A graph of details about rich media is still, in some sense, a social graph.

Rather than documenting: who do you know? when did you meet them?

Capturing: what do you know? when did you learn it? who did you learn it from? what do you call it? how should it be presented? And so on...



I fail to follow Cal's argument. It seems that he is abandoning his "digital detox" doctrine towards privacy.

If the issue with social networks is the time we waste on them, why would an algorithmically generated feed be less addictive than a social network feed?


I didn't read that Cal is arguing that one should use TT over FB.

I think he's just pointing out that FB's change into a TT-like graph isn't in their wheelhouse. FB built up a social graph. TT has built up an attention profile. Though they look similar, Cal is saying they are different. FB will be starting from the near bottom and years behind.

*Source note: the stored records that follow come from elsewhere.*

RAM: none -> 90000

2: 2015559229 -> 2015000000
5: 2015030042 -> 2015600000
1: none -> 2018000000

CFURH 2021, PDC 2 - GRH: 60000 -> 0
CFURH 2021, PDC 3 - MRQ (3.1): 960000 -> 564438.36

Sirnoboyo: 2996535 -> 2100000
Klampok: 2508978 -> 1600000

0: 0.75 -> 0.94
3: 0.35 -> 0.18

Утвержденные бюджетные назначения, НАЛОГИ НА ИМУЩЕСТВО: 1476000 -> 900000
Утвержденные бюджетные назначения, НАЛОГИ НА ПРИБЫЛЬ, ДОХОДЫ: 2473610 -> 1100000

I don't think it matters much whether it's in their wheelhouse or not or whether they succeed or not. What matters is that transitioning away from the social graph is abandoning their moat, the very thing that keeps them a monopoly in social media. Once that's gone it'll be a level playing field and they are unlikely to survive for long.


> A graph of details about rich media is still, in some sense, a social graph.

Yes, but it's a kind of graph that the user can generate from zero without needing friends or following anyone. It's not social from the user's POV.